Op 31 juli 2023 stuurt [naam 1] namens [gedaagde] de volgende e-mail naar het mailadres [e-mailadres] :
(…) Vanmiddag heb ik contact gehad met uw collega en
Gevraagd hoe het zat met de gemailde opzegging. Ze zei dat daar
Geen notitie van was gemaakt en of ik hem nog eens wil sturen bij deze.
Hieronder treft u de verzonden mail betreffende de opzegging.
Graag ontvang ik een nu bevestiging en een einddatum.
Van: [naam 1]
Verzonden: dinsdag 28 juni 2022 11:04
Aan: [e-mailadres]
Onderwerp: RE: [nummer] : [gedaagde]
Goedemorgen,
Na een telefonisch gesprek met uw collega. Heb ik begrepen dat
Ik via deze weg mijn afvalcontact met debiteur nummer [nummer] .
Kan opzeggen. Dus bij deze.(…)
2.5.
Op 7 augustus 2023 mailt [naam 2] , werkzaam als accountmanager inside sales bij [eiseres] , in reactie op bovenstaande mail van 31 juli 2023 aan [naam 1] :
Geachte heer/mevrouw
Naar aanleiding van onderstaande mail bevestigen wij hierbij de opzegging van uw abonnement voor de afvalinzameling op uw locatie.
Zie bijlage voor de overeenkomst
De overeenkomst zal worden beëindigd per 01-07-2024
Mocht het zijn dat u in de toekomst weer van onze dienstverlening gebruik wil maken, dan staan we voor u klaar.

3.Het geschil

3.1.
[eiseres] vordert - samengevat - dat de kantonrechter bij vonnis, uitvoerbaar bij voorraad, [gedaagde] veroordeelt tot betaling van een bedrag van € 1.053,13, primair vermeerderd met de wettelijke handelsrente, subsidiair met de wettelijke consumentenrente, over de hoofdsom vanaf de dag van dagvaarding, en tot betaling van de proceskosten.
3.2.
Ter onderbouwing van haar vordering stelt [eiseres] dat [gedaagde] een aantal facturen die zij op basis van de tussen partijen gesloten overeenkomst gehouden is te voldoen onbetaald heeft gelaten.
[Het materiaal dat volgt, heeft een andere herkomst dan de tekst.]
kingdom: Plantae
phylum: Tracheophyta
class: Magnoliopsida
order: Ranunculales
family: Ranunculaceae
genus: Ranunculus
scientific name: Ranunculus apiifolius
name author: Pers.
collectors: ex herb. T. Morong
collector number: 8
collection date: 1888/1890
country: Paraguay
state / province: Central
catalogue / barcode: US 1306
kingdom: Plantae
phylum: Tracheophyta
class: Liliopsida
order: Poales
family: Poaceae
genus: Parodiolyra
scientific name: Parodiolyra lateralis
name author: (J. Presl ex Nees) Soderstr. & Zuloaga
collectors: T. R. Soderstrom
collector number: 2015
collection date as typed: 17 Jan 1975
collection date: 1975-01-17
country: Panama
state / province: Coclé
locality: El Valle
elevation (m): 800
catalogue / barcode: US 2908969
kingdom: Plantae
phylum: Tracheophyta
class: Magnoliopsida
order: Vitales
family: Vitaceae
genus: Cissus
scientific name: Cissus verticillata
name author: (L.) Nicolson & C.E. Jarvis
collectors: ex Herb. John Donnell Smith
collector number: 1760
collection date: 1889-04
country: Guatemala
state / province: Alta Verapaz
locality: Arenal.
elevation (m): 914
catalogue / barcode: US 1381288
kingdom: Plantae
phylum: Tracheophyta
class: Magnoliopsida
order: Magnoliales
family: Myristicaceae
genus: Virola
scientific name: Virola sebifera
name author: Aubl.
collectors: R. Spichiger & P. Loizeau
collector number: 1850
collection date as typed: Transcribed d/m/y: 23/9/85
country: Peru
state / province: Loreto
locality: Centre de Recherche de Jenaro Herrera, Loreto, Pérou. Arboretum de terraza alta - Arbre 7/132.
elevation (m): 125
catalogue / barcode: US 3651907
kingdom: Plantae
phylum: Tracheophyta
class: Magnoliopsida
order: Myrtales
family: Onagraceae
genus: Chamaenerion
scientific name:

Zij vordert daarom een bedrag van € 825,29 in hoofdsom van [gedaagde] . Omdat [gedaagde] dit bedrag ondanks aanmaning daartoe niet heeft betaald, heeft [eiseres] zich genoodzaakt gezien een incassogemachtigde in te schakelen. De sommaties van haar incassogemachtigde hebben echter evenmin tot betaling geleid en daarom heeft zij deze gerechtelijke procedure gestart. [eiseres] vordert nu naast de hoofdsom ook de gemaakte buitengerechtelijke incassokosten en de over de hoofdsom verschuldigde (handels)rente.
3.3.
[gedaagde] voert verweer. Zij voert aan dat zij de overeenkomst op 28 juni 2022 per e-mail heeft opgezegd en ervan is uitgegaan dat de overeenkomst hierdoor in ieder geval per 1 januari 2023 is geëindigd. Daarnaast vindt [gedaagde] het onredelijk bezwarend dat zij buitengerechtelijke incassokosten zou moeten betalen.
3.4.
Op de stellingen van partijen wordt hierna, voor zover nodig, nader ingegaan.

4.De beoordeling

De opzegging van de overeenkomst
4.1.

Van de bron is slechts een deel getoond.